Vegesack verändert sich. Seit die Vulkanwerft ihre Tore geschlossen hat, ist das Stadtbild zunehmend von leer stehenden Ladenlokalen geprägt. Diesen Umstand haben sich 12 Bremer Künstler zunutze gemacht und sind kurzerhand in die Geschäfte der Vegesacker City eingezogen. Der Deal: freie Miete, die Nebenkosten trägt der Wirtschaftssenator und sobald das Geschäft vermietet ist, muss der Künstler mit seinen Installationen, Bildern oder seiner Werkstatt wieder ausziehen. Infozentrale, Verkaufsraum und Ausgangspunkt des Projekts „Handeln“ ist das eigens eingerichtete Kunstkaufhaus, Ecke Alte Hafenstraße.

Seit vergangenem Samstag sind nun alle Künstler unter die Haube (oder ins Geschäft) gebracht. „Die Künstler konnten sich schnell einigen, wer welchen Laden übernimmt“, so die Ideengeberin und Organisatorin, Ulla Deetz. Das Konzept macht das Angebot an die Künstler, sich auf den jeweiligen Raum einzulassen. Statt dessen sind aber in den meisten Geschäften Kunsträume entstanden, die an beliebiger Stelle stehen könnten. Eine Ausnahme: Norbert Schwontkowsky, der die Fensterscheiben bemalt hat und damit der Fassade des Hauses ein neues Gesicht gibt.

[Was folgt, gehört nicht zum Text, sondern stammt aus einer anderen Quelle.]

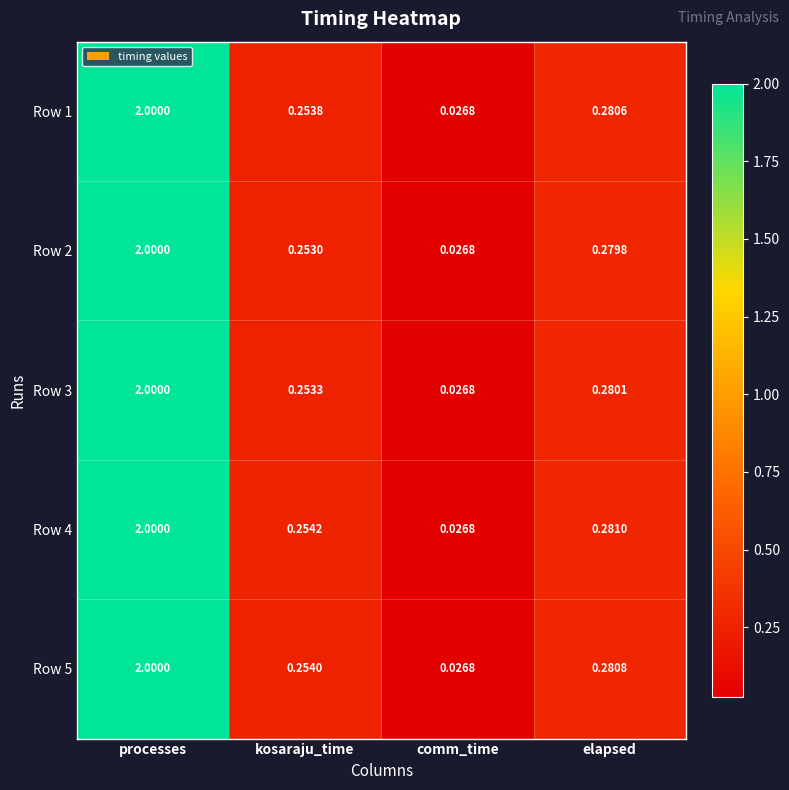

Where is Row 2 nearest to the value 1?

elapsed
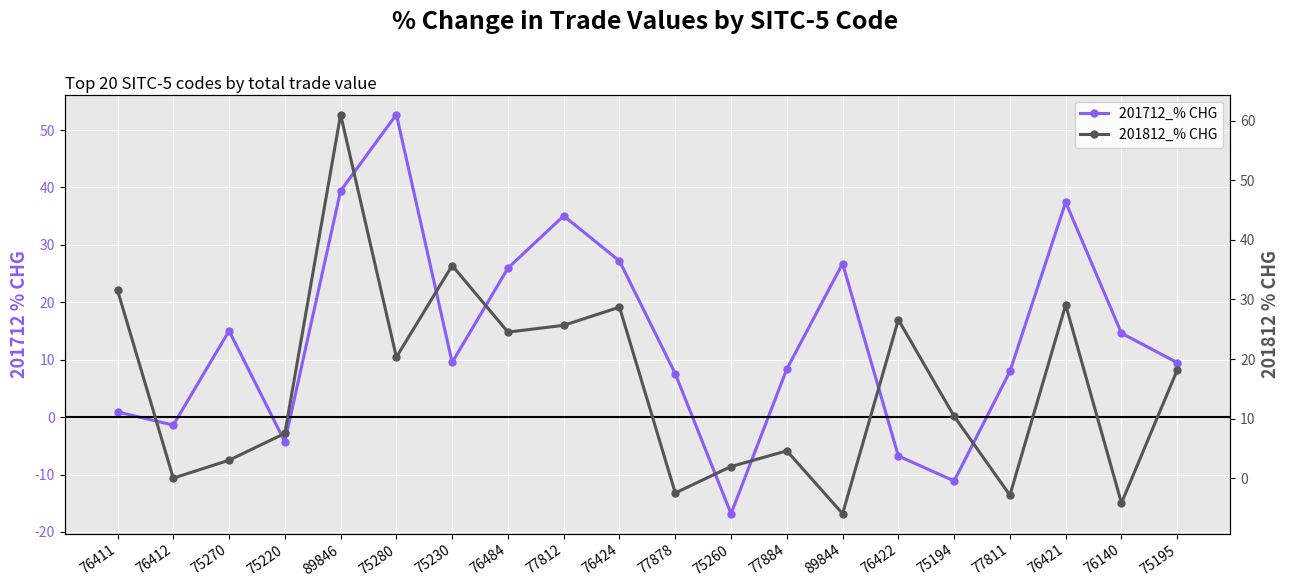

Reading left to right, transcribe all the data shown in this chart.

201712_% CHG: 0.9	-1.4	15.0	-4.3	39.4	52.7	9.5	25.9	35.1	27.2	7.6	-16.8	8.4	26.7	-6.8	-11.1	8.0	37.4	14.6	9.5
201812_% CHG: 31.5	0.0	3.0	7.5	61.0	20.3	35.7	24.5	25.7	28.7	-2.5	2.0	4.6	-5.9	26.6	10.4	-2.8	29.1	-4.2	18.2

Doch auch wenn die Chance, etwas Ortsspezifisches zu schaffen, in den meisten Fällen verpasst wurde, sind einige sehenswerte Arbeiten entstanden. Etwa Christa Baumgärtels sehr poetische Sand- und Blüteninstallation, die nur von außen einsehbar ist aber durch parallel zur Strasse laufende Rechen-Spuren eine Brücke zum Inneren des Raumes schlägt. Und Bernhard Wimmer kann man beobachten, wie er aus Sand Zahnräder schafft und diese zu zahlreichen Nonsensmaschinen zusammenfügt.

Zu einer Art zweiten Heimat ist für Peter K. F. Krüger „sein“ Geschäft geworden. Täglich hält er sich in seiner aus Stämmen, Federn, Blättern und anderen Naturmaterialen entstandenen „Plattform“ auf, die einen an rituelle Handlungen und archaische Lebensweisen fremder Naturvölker erinnert.

Schwer hat es dagegen die Installation von Thomas Recker. In einem ehemaligen Restaurant mit schaurig-schönen orangenem Mobiliar, inszeniert er eine bühnenreife Verwüstungsszenerie. Dass Recker hier jedoch seine naturalistischen Figuren auflaufen lässt, ist überflüssig. Die Untergangsstimmung wäre auch ohne sie spürbar gewesen.

Wirklich tragisch gestaltet sich die Installation von Wilhelm Wiki. Der Künstler hatte das Pech das Ladenlokal mit einem Buchhändler teilen zu müssen. Wiki musste Kompromisse eingehen: Die Installation aus unzähligen roten Kissen und Klang ist zu einer reduzierten Form verkommen, die nun durch Spiegeltricks ihre Tiefe erzielen soll und zudem durch ein mannshohes weißes Gitter vor den Kunden des Buchhändlers geschützt werden muss. Der eigentlich sehr gelungenen Idee der Installation hätte es unter diesen Umständen besser getan, nicht ausgeführt zu werden. Susanne Hinrichs

bis zum 3. Mai. Öffnungszeiten des Kunstkaufhauses (Zur Vegesacker Fähre 12 / Ecke Alte Hafenstr.): Mi, Do, So 11-18 Uhr, Fr und Sa 11-20 Uhr. Führungen durch die Läden nach Anmeldung unter ☎ 0170/909 23 47.